Enquanto (quase) toda a gente só começa a ter recordações a partir dos 4-5 anos de idade, eu nessa altura já brincava aos médicos e enfermeiros com a Zé (Maria José – nome fictício porque a mocinha hoje é casada e mãe de filhos e o marido pode ficar chateado), lembro as borbulhas nas nádegas na hora em que lhe ia dar as picas (este tratamento era medicado para todas as maleitas que a mocinha se queixasse, fosse constipações ou diarreia), a cuequinha branca que afastava para meio das coxas da rapariguinha e sentia crescer em mim coisas que só muito depois fui capaz de explicar pese embora a minha inteligência avançada para a idade. Mesmo a mocinha que passados alguns anos era afoita a tratamentos desse tipo e nessa altura também ela detentora de uma excelente capacidade de interpretação não percebia essa minha elevação de espírito.

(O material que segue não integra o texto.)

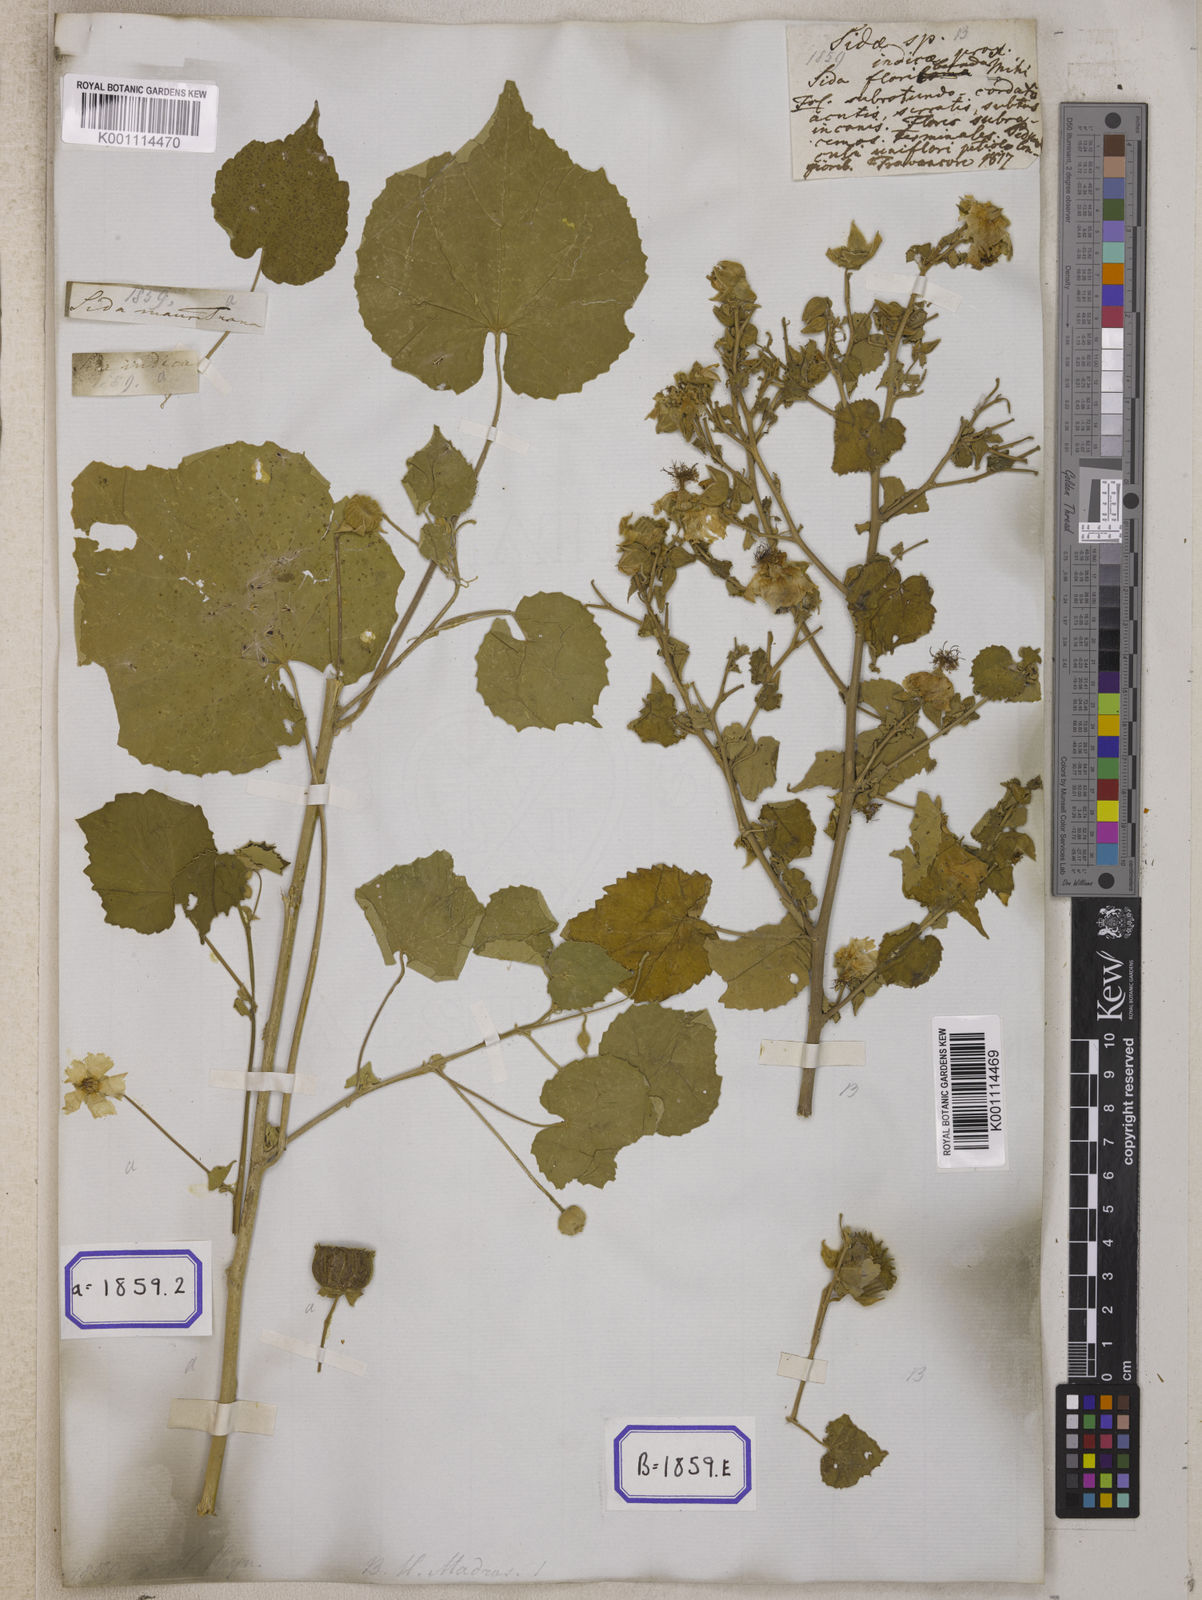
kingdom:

Lembro os beijos que a Rita me dava para me ensinar a beijar de língua (nome também fictício por motivos óbvios). A Rita era um pedaço mais velha que eu, já sabia o que fazia e decidiu ser minha professora nessa nobre arte de beijar e consequências tais. Ainda hoje me diz a rapariga que eu fui o melhor aluno dela. Entrevejo na memória desses instantes o decote generoso onde ela me metia a mão para me explicar como se apalpavam os dilectos úberes de que era possuidora. De como me impulsionava pelas ancas numa pura demonstração da nobre arte de cavalgar toda a sela.
Lembro a minha catequista da comunhão solene (ai, a Natália!) o quanto me martirizava os joelhos nas longas rezas que me punha a fazer, porque foi ela que me deu a conhecer a verdadeira noção do pecado, ainda hoje lhe agradeço por isso, lembro as mimosas amarelas no meio do monte e dos problemas que tínhamos em descobrir as cuecas dela (também amarelas) arrancadas no frisson e jogadas Deus sabe lá onde (estão a ver a importância do catecismo aqui?).
Já no colégio interno saltava os muros para ir ter com a Cristina, sábia na arte de se fazer santa e na arte do cavalgar. Essa mostrou-me como é bom por vezes ser passivo, entregar as rédeas e ser sela, cavalgadas em disparada…
Um dia…continuo… ( não queriam mais nada pois não?)